Ab dem Zeitpunkt, ab dem eine Musterfeststellungsklage im Klageregister veröffentlicht ist, hat ein  betroffener Verbraucher mindestens zwei Monate lang Zeit, um sich für das Musterverfahren anzumelden. Mindestens zwei Monate deshalb, weil das Gericht nach Ablauf von zwei Monaten prüft, ob sich genug Verbraucher angemeldet haben und das Verfahren durchgeführt wird.

Findet das Verfahren statt, kann sich ein Verbraucher auch nach Ablauf der zwei Monate noch anschließen. Die Anmeldung ist dann bis zum letzten Tag vor dem ersten mündlichen Verhandlungstermin möglich. Spätestens einen Tag, bevor die Sache zum ersten Mal mündlich vor Gericht verhandelt wird, muss die Anmeldung also beim BfJ eingehen.

Wann der erste mündliche Verhandlungstermin ist, wird mindestens eine Woche vorher im Klageregister bekannt gegeben.

Welche Kosten kommen bei einer Musterfeststellungsklage auf den Verbraucher zu?

Die Anmeldung im Klageregister ist für betroffene Verbraucher kostenfrei und die Vertretung durch einen Rechtsanwalt ist nicht vorgeschrieben. Auch für das Gerichtsverfahren müssen Verbraucher nichts bezahlen. Das Kostenrisiko trägt allein der klagende Verband.

Allerdings profitiert ein Verbraucher nur dann von den Ergebnissen der Musterfeststellungsklage, wenn sein Anspruch von der Klage abhängt. Außerdem muss sich der Verbraucher richtig angemeldet haben.

Enthält seine Anmeldung Fehler und ist sie deshalb unwirksam, nimmt er nicht am Musterverfahren teil. Auch in diesem Fall kann er aus dem Ergebnis der Musterfeststellungsklage dann keine Rechte für sich ableiten.

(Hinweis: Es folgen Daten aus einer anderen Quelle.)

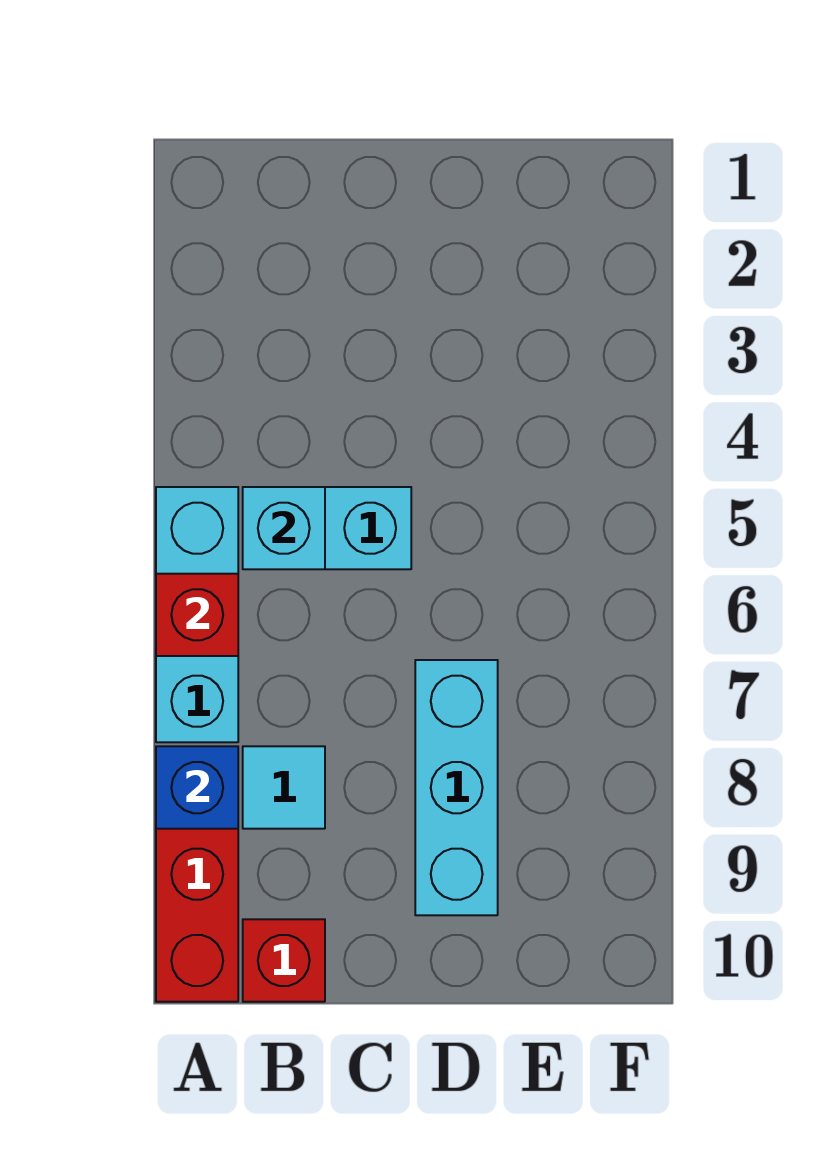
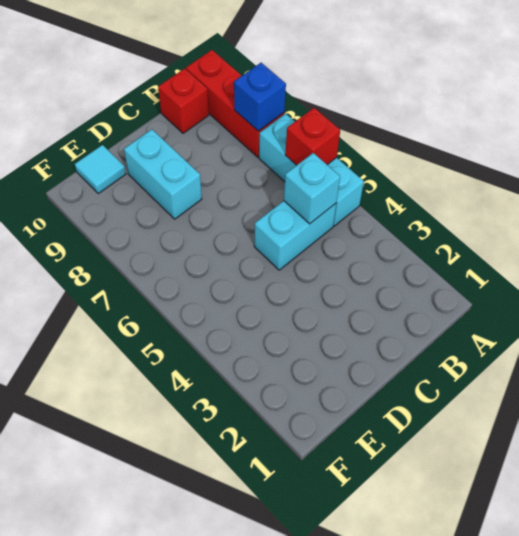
cyan tile B8 level 1 -> cyan tile E10 level 1
cyan brick D7:D9 level 1 -> cyan brick D8:D9 level 1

Deshalb kann es unter Umständen sinnvoll sein, wenn sich der Verbraucher juristisch beraten lässt, bevor er sich anmeldet. Auf diese Weise kann er sicherstellen, dass er sich keiner Musterfeststellungsklage anschließt, die für seinen Schadensfall gar keine Bedeutung hat.

Eine individuelle Rechtsberatung kann allerdings kostenpflichtig sein. Lässt sich der Verbraucher von einem Anwalt vertreten, muss er die Vertretung natürlich ebenfalls bezahlen.

Können sich Verbraucher von der Musterfeststellungsklage auch wieder abmelden?

Überlegt es sich der Verbraucher anders, kann er sich von der Musterfeststellungsklage auch wieder abmelden. Dabei kann die Abmeldung bis zum ersten mündlichen Verhandlungstermin zurückgenommen werden.

Spätestens zum Ende des ersten Tages, an dem die Angelegenheit mündlich vor Gericht verhandelt wird, muss der Verbraucher seine Abmeldung also beim BfJ eingereicht haben.

Damit ist die Abmeldefrist einen Tag länger als die Frist für eine Anmeldung. Denn die Anmeldefrist endet am Tag vor dem ersten Verhandlungstermin, während die Abmeldefrist mit dem ersten Verhandlungstag abläuft.